*** Opening Provided text ***
Q: How have the things that bring you happiness changed or has there been a change?

A: The things that have brought me happiness when I was a kid still bring me happiness now you know I try to be happy. I try to enjoy what I have and be thankful for what I have. I feel like I’m blessed you know I have this yard I have these critters I have good friends. You know I’m happy I’ve got good neighbors this is a good street we all communicate with each other Rick’s like the guardian they call me the ambassador and you fathers the mayor; is it your father or Fred I mean one of the two of them I mean it’s just pictured none of its real.

Q: You consider your talents singing, acting, dancing, impressions, do you wish you would have pursued them more?
*** Closing Provided text ***
> [What the exercise asks]: In the interview, what do people on the street call the speaker? Answer using only the interview above.
*** Opening Supplied data ***
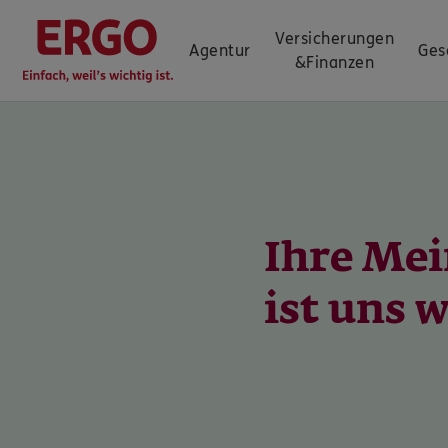
Versicherungen
Agentur
Ges
&
Finanzen
Ihre Me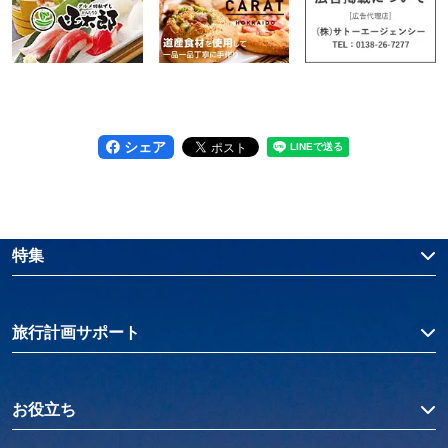
シェア
特集
旅行計画サポート
お役立ち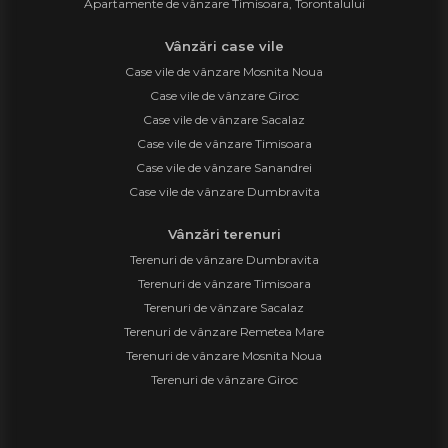
Apartamente de vânzare Timisoara, Torontalului
Vânzări case vile
Case vile de vânzare Mosnita Noua
Case vile de vânzare Giroc
Case vile de vânzare Sacalaz
Case vile de vânzare Timisoara
Case vile de vânzare Sanandrei
Case vile de vânzare Dumbravita
Vânzări terenuri
Terenuri de vânzare Dumbravita
Terenuri de vânzare Timisoara
Terenuri de vânzare Sacalaz
Terenuri de vânzare Remetea Mare
Terenuri de vânzare Mosnita Noua
Terenuri de vânzare Giroc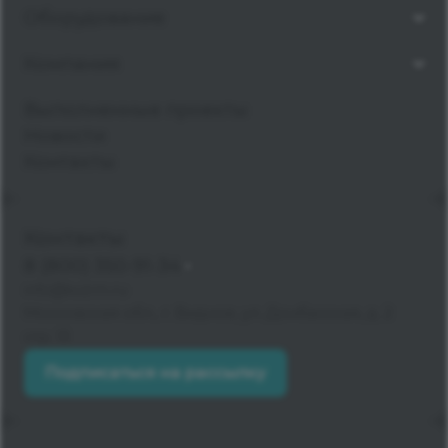
Оборудование
Компания
Выполненные проекты
Новости
Контакты
Контакты
8 (800) 350-91-34
info@kvzrm.ru
Московская обл., г. Видное, ул. Донбасская, д. 2
стр. 13
Подписаться на рассылку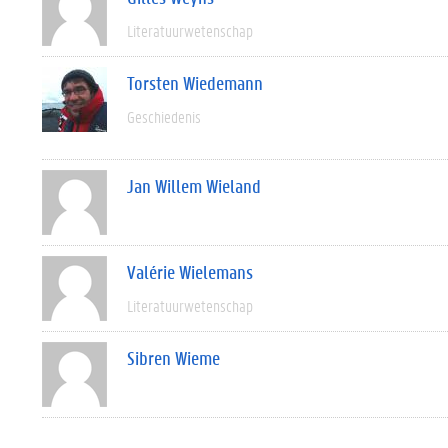
Literatuurwetenschap
Torsten Wiedemann
Geschiedenis
Jan Willem Wieland
Valérie Wielemans
Literatuurwetenschap
Sibren Wieme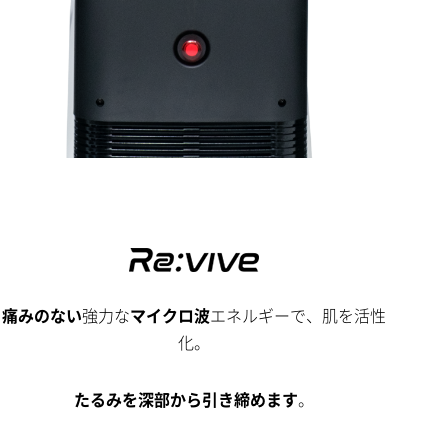
痛みのない
強力な
マイクロ波
エネルギーで、
肌を活性
化。
たるみを深部から引き締めます
。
*** Closing Supplied data ***
> [Response]: The ambassador.